The new tool has been developed by NZC Solutions, a UK-based software development company, dedicated to supplying the domestic construction industry. The business was founded in 2023 by Tim Reeve, a former technical director of top 20 building company Winvic, who has more than three decades’ experience in the sector.
Explaining the thinking behind NZC InDesign, Mr Reeve said: “The biggest contributor to embodied emissions from UK buildings in practice is early decisions about matters like their materials, structure and form, so getting these verdicts right offers the greatest scope for reductions.
“Unfortunately, though, carbon assessment currently usually happens too late, after these key considerations have been set in stone and high levels of embodied emission often effectively locked in for a building’s lifetime, which could be decades or even centuries.
“Our new product is a game changer, as it effectively converts environmentally friendly design at the start of the process from a theoretical possibility into a practical reality.”
Mr Reeve said that the innovation would make carbon management, not just measurement, part of the early workflow, turning minimising embodied emissions into a key design parameter, alongside factors such as cost.
He said: “NZC InDesign will be a major boost to many professionals, making it much easier for them to deliver low carbon or net zero projects that meet sustainability targets with maximum efficiency, by helping them avoid costly redesigns, for example. The innovation will also aid their businesses in satisfying ever-increasing demands for green developments from important groups, such as legislators – over matters such as planning requirements – plus regulators, customers, investors, buyers and tenants.
“By enabling users to future proof their buildings more easily against almost inevitably tighter environmental requirements from these groups in the years ahead, it will additionally help avoid the need for retrofitting, which studies have repeatedly shown can be many times more expensive than incorporating appropriate standards from the outset.”
Mr Reeve said NZC InDesign would also assist relevant companies, including those of users, to fulfil their own environmental, social and governance commitments.
He particularly highlighted the product’s potential importance in allowing design professionals to meet the demands of the UKNZCBS. Introduced fully in April, following collaboration between a wide range of industry bodies, this has provided a clear and almost universally applicable definition of a net zero British building for the first time.
Mr Reeve said: “We expect the impact of the new standard on the construction industry to be massive. Most previous comparable measures allowed buildings to be classified as net zero if emissions, whatever their levels, were balanced via methods such as carbon absorption, removal or offsetting. The UKNZCBS, on the other hand, sets stringent limits for most types of emission, with certification being withheld if even one of these ceilings is exceeded.

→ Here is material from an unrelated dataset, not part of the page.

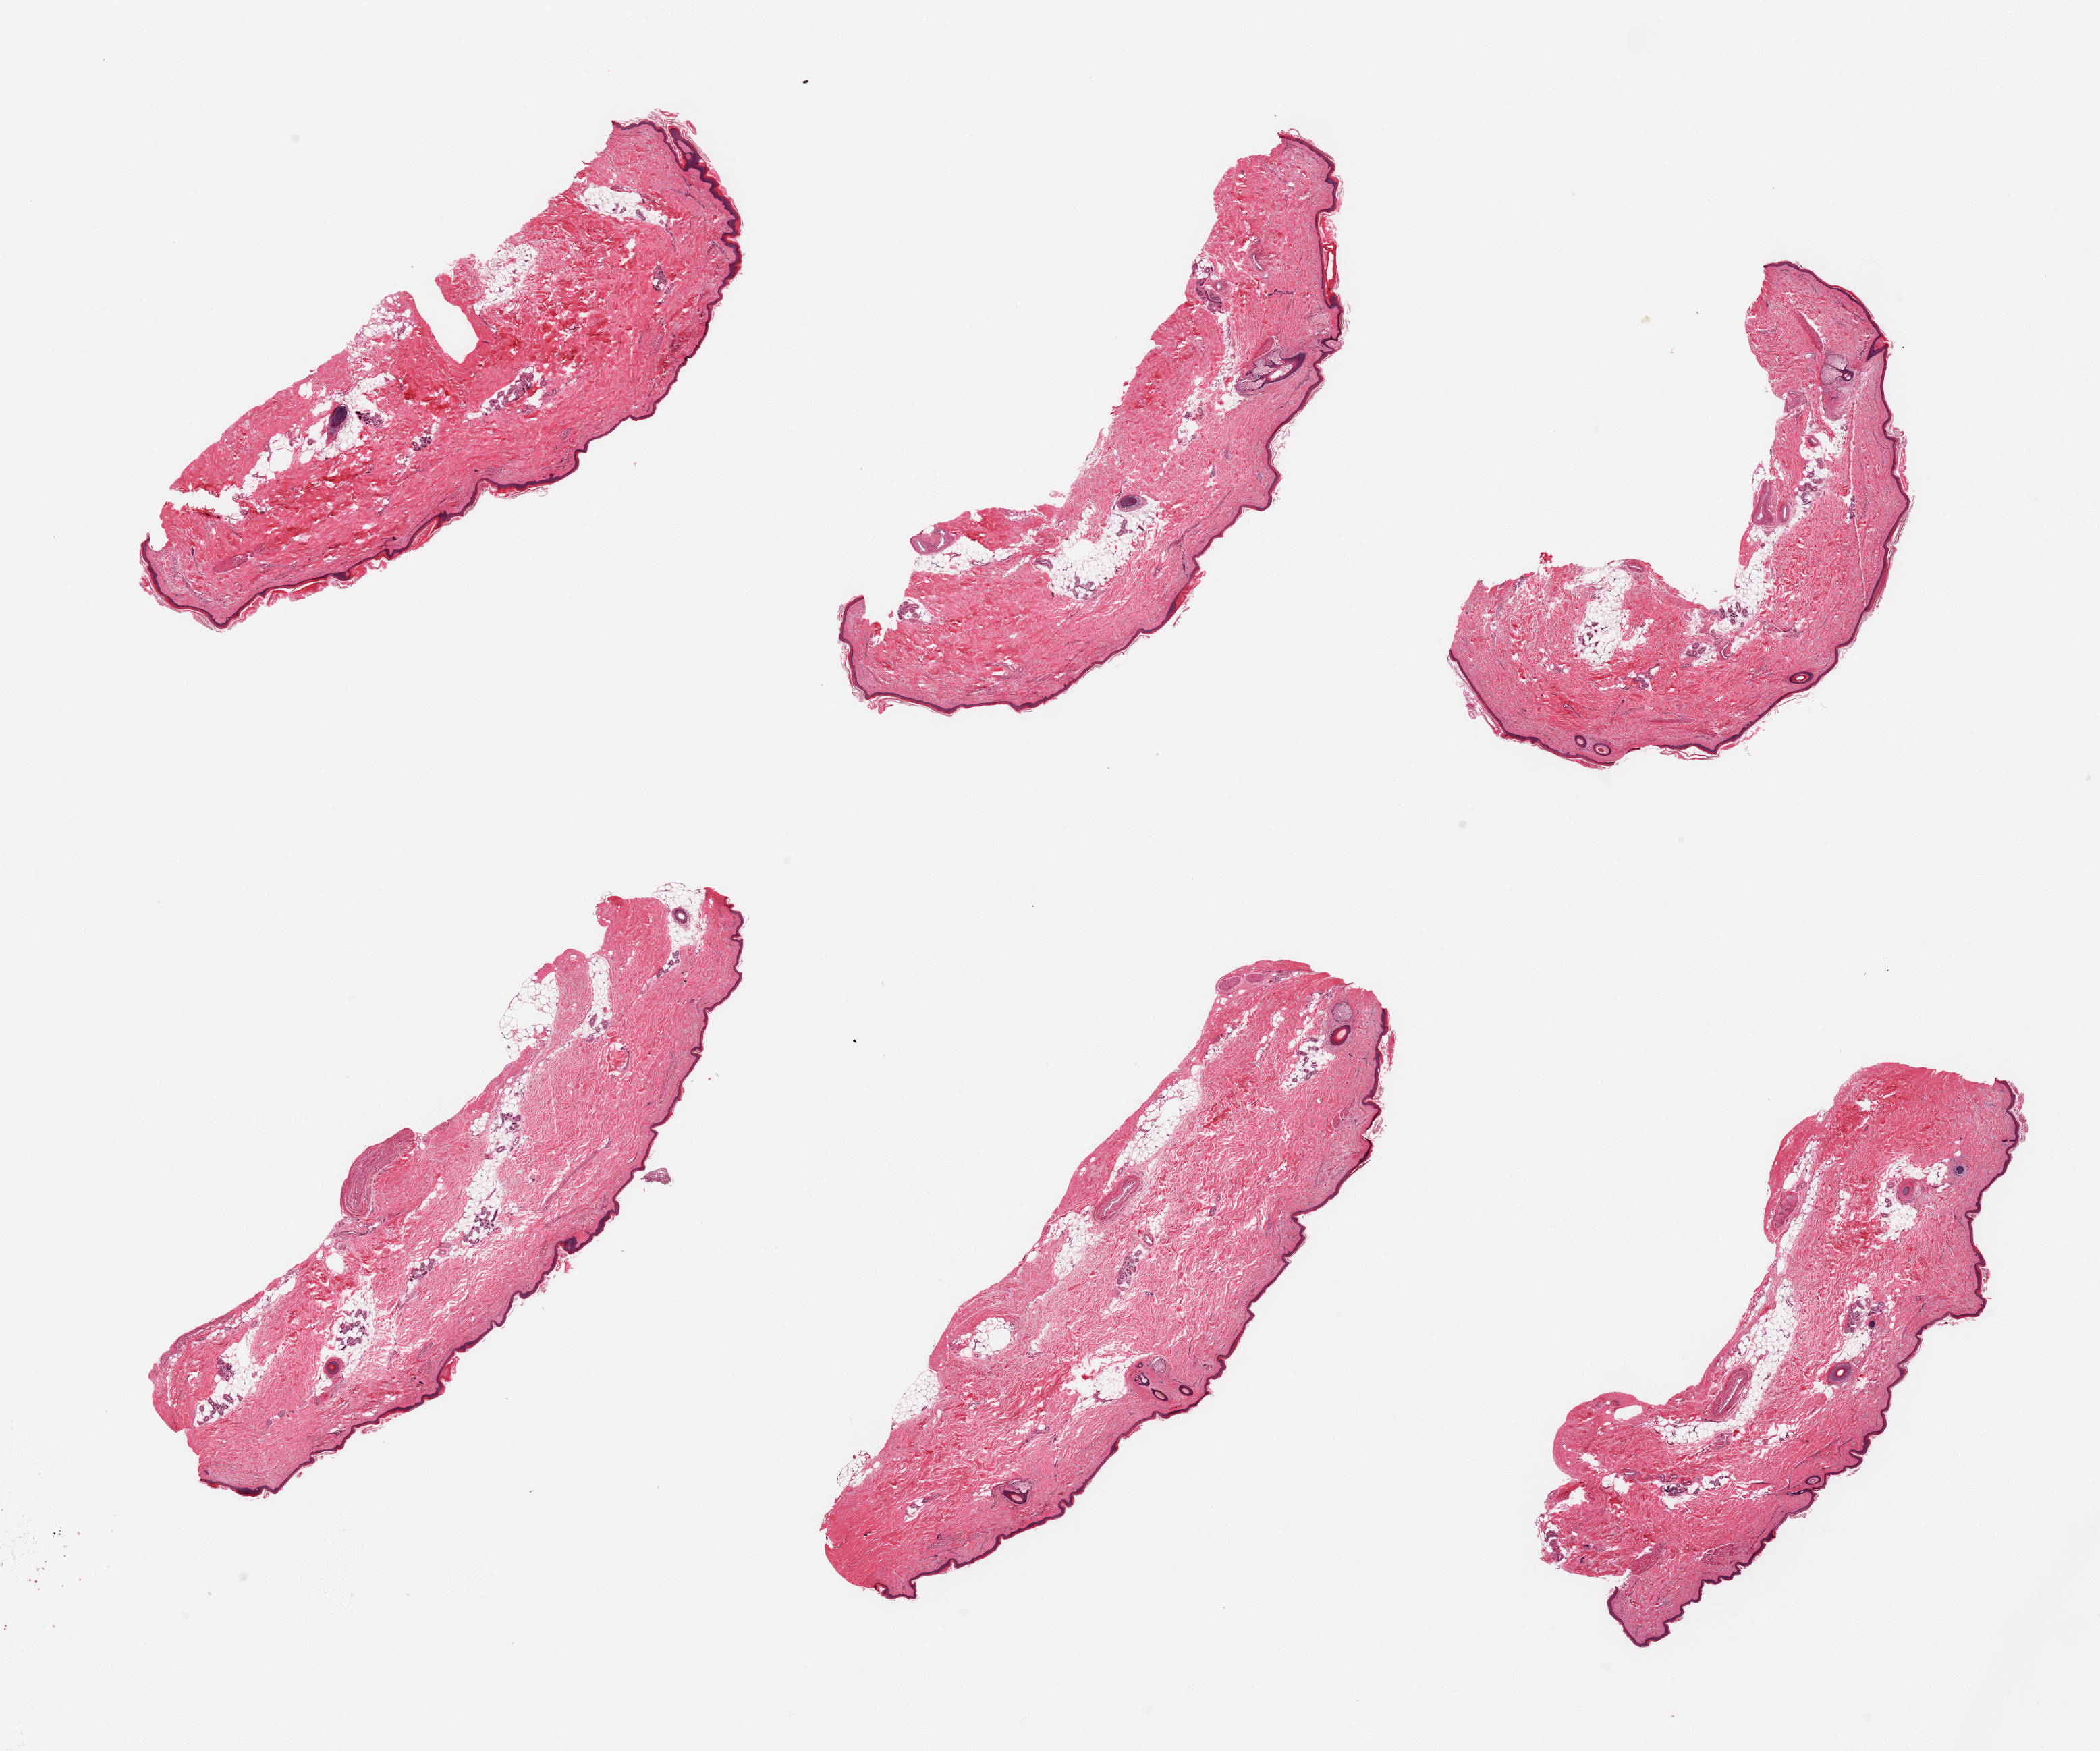
Digitized hematoxylin and eosin (H&E)-stained section, brightfield — low-resolution overview of the scanned area, about 24.6 x 20.5 mm. PAXgene-fixed paraffin-embedded (PFPE) section. Sampled site (target tissue): skin of lower leg. Tissue donor sample. Male donor.
Review note (as recorded): 6 pieces, trace dermal fat; squamous epithelium is ~30 microns.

“Although currently voluntary, compliance with the standard is likely to become increasingly essential if UK buildings are to achieve purposes such as attracting financial backing and retaining their value. This will mean the levels of control over embodied emissions that NZC InDesign permits from the earliest stages of a project becoming almost inescapable in the industry.”
Mr Reeve added that, on a wider canvas, as the built environment currently contributed about 40 per cent of all emissions, NZC InDesign also should prove a major help in the UK meeting its overall carbon targets. These include a 68 per cent reduction on 1990 emission levels by 2030 and an 87 per cent cut by 2040, as the country progresses towards honouring its legally binding commitment to become net zero by 2050.